2024-11-12

This following is a very brief summary of what happened in class on 2024-11-12.

We introduced a finiteness condition on modules, namely the property of being Noetherian. In short, this is the ascending chain condition on submodules, but it is also equivalent to the property that every submodule be finitely generated. As a special case, when a ring is viewed as a left module over itself (and so submodules correspond to ideals), this condition becomes the ascending chain condition on ideals (and is equivalent to the condition that all ideals are finitely generated).

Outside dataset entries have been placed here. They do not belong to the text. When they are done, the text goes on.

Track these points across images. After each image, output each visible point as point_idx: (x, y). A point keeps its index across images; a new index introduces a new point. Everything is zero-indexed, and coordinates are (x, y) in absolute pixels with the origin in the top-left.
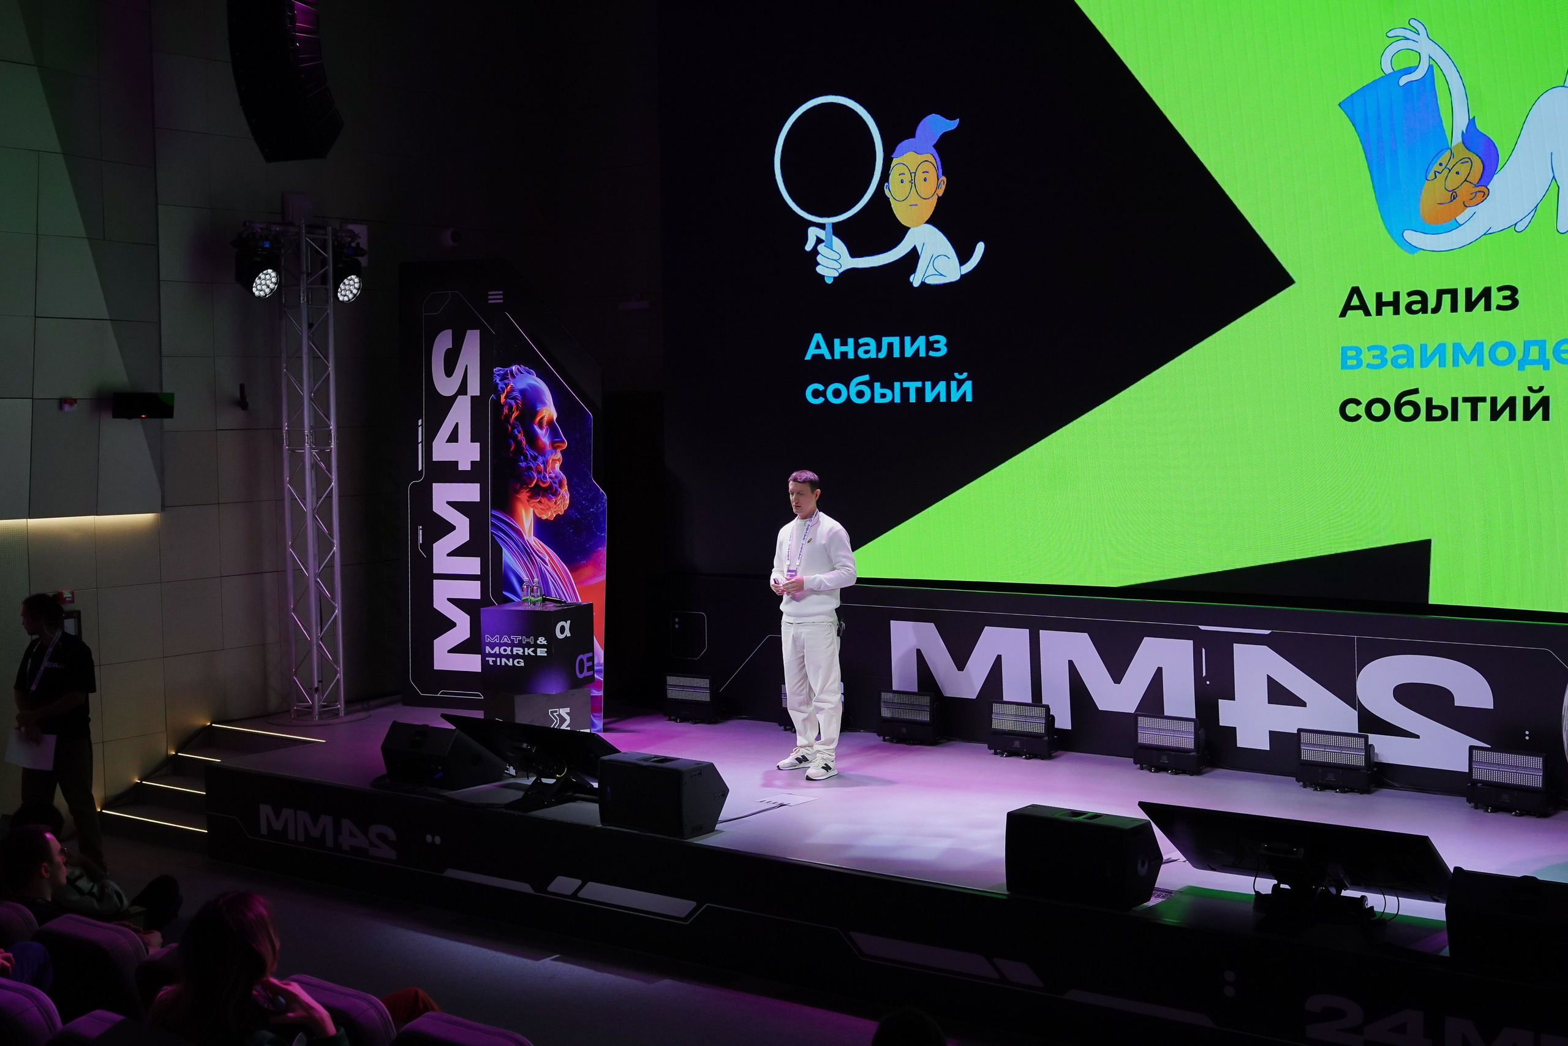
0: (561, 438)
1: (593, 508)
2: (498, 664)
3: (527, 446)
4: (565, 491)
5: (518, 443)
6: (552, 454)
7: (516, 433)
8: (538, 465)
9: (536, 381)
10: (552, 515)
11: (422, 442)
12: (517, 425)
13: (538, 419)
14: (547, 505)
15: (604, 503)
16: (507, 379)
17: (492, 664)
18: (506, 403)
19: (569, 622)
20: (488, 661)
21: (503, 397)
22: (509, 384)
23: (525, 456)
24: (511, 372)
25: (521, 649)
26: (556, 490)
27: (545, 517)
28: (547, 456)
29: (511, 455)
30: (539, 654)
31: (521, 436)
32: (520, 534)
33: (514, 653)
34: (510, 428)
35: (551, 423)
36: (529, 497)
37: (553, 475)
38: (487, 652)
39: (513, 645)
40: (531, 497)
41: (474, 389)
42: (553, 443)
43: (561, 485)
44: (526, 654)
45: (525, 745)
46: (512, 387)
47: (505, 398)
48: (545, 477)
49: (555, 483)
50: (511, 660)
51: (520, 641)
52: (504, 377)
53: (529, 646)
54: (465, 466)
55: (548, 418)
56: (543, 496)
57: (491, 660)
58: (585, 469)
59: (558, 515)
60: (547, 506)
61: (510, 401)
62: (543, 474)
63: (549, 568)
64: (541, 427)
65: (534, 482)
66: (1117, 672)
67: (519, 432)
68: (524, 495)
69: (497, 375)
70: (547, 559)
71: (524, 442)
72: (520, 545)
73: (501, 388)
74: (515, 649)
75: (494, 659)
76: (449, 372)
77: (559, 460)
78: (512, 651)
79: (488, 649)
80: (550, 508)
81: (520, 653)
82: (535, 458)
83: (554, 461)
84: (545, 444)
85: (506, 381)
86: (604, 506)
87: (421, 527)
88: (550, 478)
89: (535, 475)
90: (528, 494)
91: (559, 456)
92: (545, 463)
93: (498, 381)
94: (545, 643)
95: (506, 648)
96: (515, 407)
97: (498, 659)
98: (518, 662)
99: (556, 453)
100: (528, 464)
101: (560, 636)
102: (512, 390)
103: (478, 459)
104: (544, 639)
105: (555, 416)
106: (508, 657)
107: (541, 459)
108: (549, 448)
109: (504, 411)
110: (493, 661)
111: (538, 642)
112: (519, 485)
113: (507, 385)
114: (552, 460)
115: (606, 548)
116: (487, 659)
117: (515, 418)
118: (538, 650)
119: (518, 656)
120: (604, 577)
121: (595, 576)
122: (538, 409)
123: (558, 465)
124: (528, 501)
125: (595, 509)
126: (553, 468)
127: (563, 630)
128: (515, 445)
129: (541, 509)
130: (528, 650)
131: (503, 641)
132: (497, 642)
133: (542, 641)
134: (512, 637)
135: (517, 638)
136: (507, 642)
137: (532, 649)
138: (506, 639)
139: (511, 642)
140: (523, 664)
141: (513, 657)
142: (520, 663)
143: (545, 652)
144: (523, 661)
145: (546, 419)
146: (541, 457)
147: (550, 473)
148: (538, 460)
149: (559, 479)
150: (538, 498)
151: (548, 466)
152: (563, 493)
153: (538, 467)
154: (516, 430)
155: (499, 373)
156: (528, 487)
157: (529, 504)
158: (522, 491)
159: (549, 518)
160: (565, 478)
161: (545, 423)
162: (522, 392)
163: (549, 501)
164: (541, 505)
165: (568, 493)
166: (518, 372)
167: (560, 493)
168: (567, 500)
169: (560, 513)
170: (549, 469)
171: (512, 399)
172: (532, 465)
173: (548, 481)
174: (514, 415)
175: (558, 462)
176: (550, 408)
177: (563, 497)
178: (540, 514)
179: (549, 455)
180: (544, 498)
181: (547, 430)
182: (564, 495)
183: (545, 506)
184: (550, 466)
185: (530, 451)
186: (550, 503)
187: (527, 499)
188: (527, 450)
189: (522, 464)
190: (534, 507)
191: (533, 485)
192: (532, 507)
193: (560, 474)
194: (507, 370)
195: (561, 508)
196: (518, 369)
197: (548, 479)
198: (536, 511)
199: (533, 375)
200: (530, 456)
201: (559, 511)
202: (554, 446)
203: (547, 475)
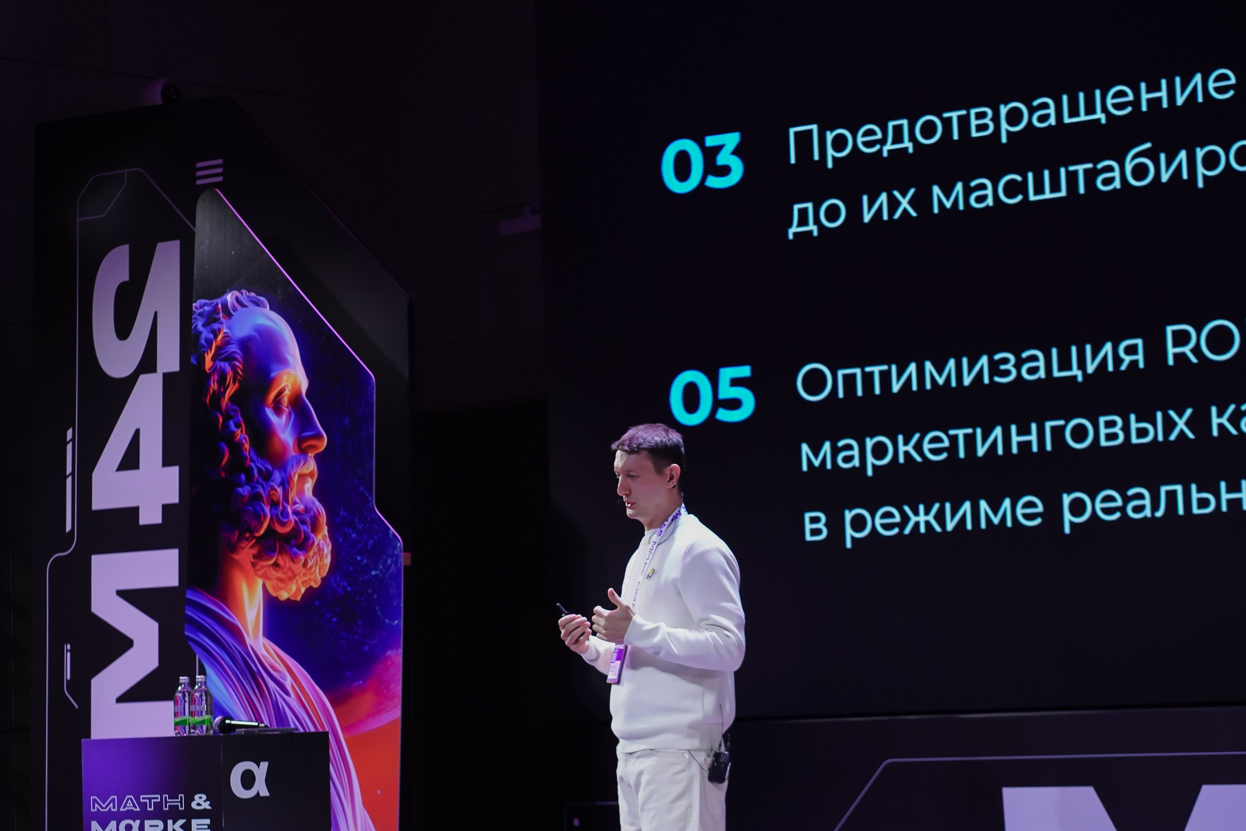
0: (316, 428)
1: (376, 569)
3: (253, 452)
4: (322, 540)
5: (236, 448)
6: (298, 462)
7: (233, 427)
8: (273, 489)
9: (271, 319)
10: (298, 590)
11: (73, 474)
12: (235, 411)
13: (272, 395)
14: (290, 569)
15: (398, 556)
16: (217, 320)
18: (214, 369)
19: (264, 765)
21: (208, 357)
22: (220, 330)
23: (249, 472)
24: (225, 305)
25: (160, 824)
26: (307, 538)
27: (284, 595)
28: (289, 469)
29: (223, 474)
31: (241, 434)
32: (237, 634)
34: (221, 419)
35: (296, 401)
36: (255, 557)
37: (300, 507)
39: (143, 816)
40: (258, 557)
41: (168, 358)
42: (300, 441)
43: (315, 527)
46: (226, 336)
47: (214, 359)
48: (285, 513)
49: (304, 522)
51: (158, 806)
52: (211, 319)
53: (175, 815)
54: (151, 516)
55: (293, 388)
56: (280, 553)
58: (361, 489)
59: (310, 590)
60: (290, 574)
61: (222, 365)
62: (281, 508)
63: (292, 700)
64: (278, 411)
65: (266, 525)
67: (238, 426)
68: (246, 553)
69: (200, 314)
70: (288, 682)
71: (247, 446)
72: (239, 658)
73: (207, 340)
74: (147, 823)
76: (123, 330)
77: (311, 475)
79: (95, 827)
80: (295, 576)
82: (267, 476)
83: (302, 477)
84: (284, 446)
85: (216, 326)
86: (396, 563)
87: (69, 647)
88: (296, 513)
89: (267, 509)
90: (254, 551)
91: (311, 466)
92: (286, 483)
93: (200, 327)
94: (206, 805)
95: (130, 822)
96: (230, 375)
99: (306, 461)
100: (253, 488)
101: (240, 792)
102: (227, 341)
103: (175, 499)
104: (204, 797)
105: (304, 384)
107: (277, 476)
108: (292, 452)
109: (209, 386)
111: (194, 805)
112: (237, 534)
113: (216, 333)
114: (300, 476)
115: (401, 651)
117: (231, 398)
118: (194, 822)
120: (395, 713)
121: (378, 710)
122: (273, 375)
123: (309, 486)
124: (254, 564)
125: (381, 571)
126: (301, 493)
127: (248, 780)
128: (230, 454)
129: (280, 580)
130: (174, 824)
131: (124, 808)
132: (112, 810)
133: (200, 802)
134: (141, 796)
135: (153, 801)
136: (134, 808)
137: (181, 822)
138: (130, 804)
139: (138, 809)
143: (206, 826)
145: (287, 392)
146: (279, 471)
147: (295, 503)
148: (272, 478)
149: (312, 513)
150: (271, 558)
151: (292, 490)
152: (318, 544)
153: (272, 492)
154: (231, 423)
155: (202, 310)
156: (254, 537)
157: (255, 571)
158: (243, 545)
159: (293, 596)
160: (322, 511)
161: (285, 401)
162: (245, 344)
163: (293, 561)
164: (277, 571)
165: (328, 540)
166: (236, 304)
167: (313, 543)
168: (326, 557)
169: (315, 585)
170: (293, 495)
171: (225, 360)
172: (261, 490)
173: (291, 521)
174: (229, 393)
175: (310, 480)
176: (295, 369)
177: (320, 550)
178: (275, 590)
179: (292, 467)
180: (283, 557)
181: (290, 415)
182: (321, 546)
183: (284, 573)
184: (295, 489)
185: (258, 462)
186: (294, 567)
187: (253, 560)
188: (252, 460)
189: (243, 490)
190: (265, 577)
191: (262, 532)
192: (262, 576)
193: (314, 503)
194: (217, 304)
195: (316, 575)
196: (237, 299)
197: (291, 516)
198: (269, 585)
199: (265, 306)
200: (258, 473)
201: (311, 580)
202: (302, 447)
203: (289, 507)
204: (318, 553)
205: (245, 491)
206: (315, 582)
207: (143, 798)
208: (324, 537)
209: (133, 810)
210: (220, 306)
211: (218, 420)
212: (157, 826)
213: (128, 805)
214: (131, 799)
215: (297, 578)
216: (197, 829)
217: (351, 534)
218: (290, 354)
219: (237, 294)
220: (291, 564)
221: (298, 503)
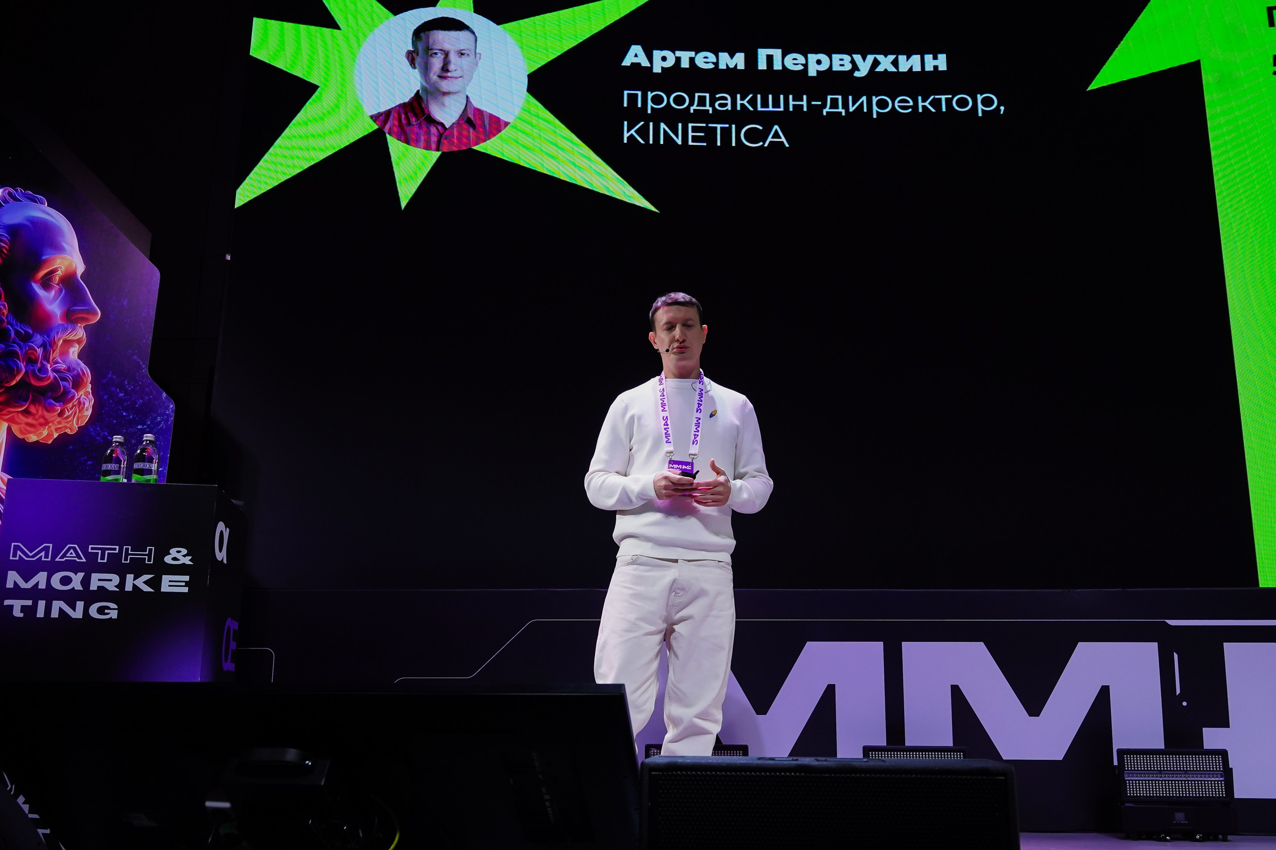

We then proceeded to introduce the notion of linear dependence in modules, defined identically to how it is defined in vector spaces. When M is a free R-module, a set of generators for M is always linearly independent. We then proved that, at least when R is an integral domain, in a free module on n generators that maximum size of any linearly independent set is n. This led us to more generally define the rank of an R-module as the maximum size of any linearly independent set in the module. For free modules, this number matches the number of generators in a "basis" for the free module; in the case R=F is a field, this number matches the dimension of the F-module (i.e.., F-vector space).

Finally, we stated the structure theorem for free modules over a PID. This theorem will be the cornerstone of the upcoming Fundmental Theorem for Modules over a PID. We will spend all of next class walking through the proof of the structure theorem for free modules.